Antes del verano la DGT puso en marcha una mesa de diálogo con el objetivo de analizar el borrador de la futura normativa que regulará los controles de alcohol y drogas para el colectivo de conductores profesionales, una estrategia que se alinea con la Ley de Prevención de Riesgos Laborales.
Por otro lado, junto a los reconocimientos médicos obligatorios la realización de estos controles por parte de las empresas ya forman parte de las negociaciones del futuro III Acuerdo General del Transporte, que una vez aprobado debería servir de marco laboral y social para los distintos convenios provinciales.
Menos tasa de alcohol
En relación con la tasa de alcohol para los conductores profesionales lo previsto es una reducción de la misma, que quedaría fijada en 0,2 gramos/litro en sangre y en 0,10 miligramos/litro en aire expirado.
Alcoholímetros a bordo
Desde el Ministerio del Interior también se baraja como obligatoria la instalación de alcoholímetros antiarranque en todos los camiones y autobuses independientemente de su fecha de matriculación.

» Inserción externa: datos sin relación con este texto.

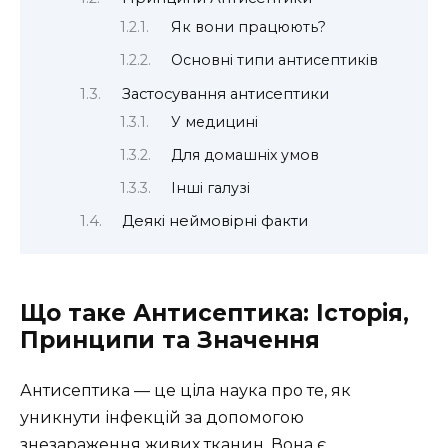
Як вони працюють?
Основні типи антисептиків
Застосування антисептики
У медицині
Для домашніх умов
Інші галузі
Деякі неймовірні факти
Що таке Антисептика: Історія,
Принципи та Значення
Антисептика — це ціла наука про те, як
уникнути інфекцій за допомогою
знезараження живих тканин. Вона є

En este sentido hay que anotar que desde julio de 2024 estos dispositivos ya son obligatorios en todos los camiones y autobuses nuevos.
¿Pueden las empresas realizar controles?
En relación con los controles de alcohol y drogas la polémica entre patronal y sindicatos viene provocada por el hecho de que puedan ser las empresas de transporte las autorizadas a realizarlos de forma periódica y aleatoria.
Tras la firma conjunta de la solicitud de coeficientes reductores para permitir la jubilación anticipada de los conductores profesionales, tanto CCOO como UGT han advertido que la existencia de un «principio de acuerdo» en relación con estos controles, no significa que a partir de ahora las empresas estén autorizadas para realizarlos.
Cuáles son las posturas
-DGT. El objetivo de la DGT es que los controles de alcohol y drogas sean obligatorios para todos los conductores que ejerzan su actividad laboral en los sectores de transporte de viajeros y mercancías.
-Sindicatos. Desde el punto de vista de los sindicatos la regulación de estos controles debería ser fruto de la negociación colectiva y no de un Real Decreto. Por otra parte, los sindicatos están a favor de que sea la DGT la encargada de realizar los controles de alcohol y drogas, que en su opinión también deberían ser obligatorios para el colectivo de transportistas autónomos.
-Patronal. Por parte de las patronales del sector el interés está en que sean las empresas las que realicen, con las suficientes garantías, este tipo de controles entre sus plantillas de conductores. En relación con los autónomos las organizaciones patronales guardan silencio.
Asturias y Valencia buenos ejemplos
Los convenios provinciales firmados en Asturias y Valencia pueden servir de ejemplo para establecer un protocolo estándar a la hora de realizar los controles de alcohol y drogas a nivel sectorial. En ambos casos lo firmado por patronal y sindicatos establece la necesidad de un preaviso obligatorio a la plantilla, una medida que prohíbe la realización de controles aleatorios por sorpresa.
Por último, en cuanto al número máximo de controles que se pueden realizar anualmente, los respectivos convenios provinciales establecen tres controles en Asturias y dos en Valencia.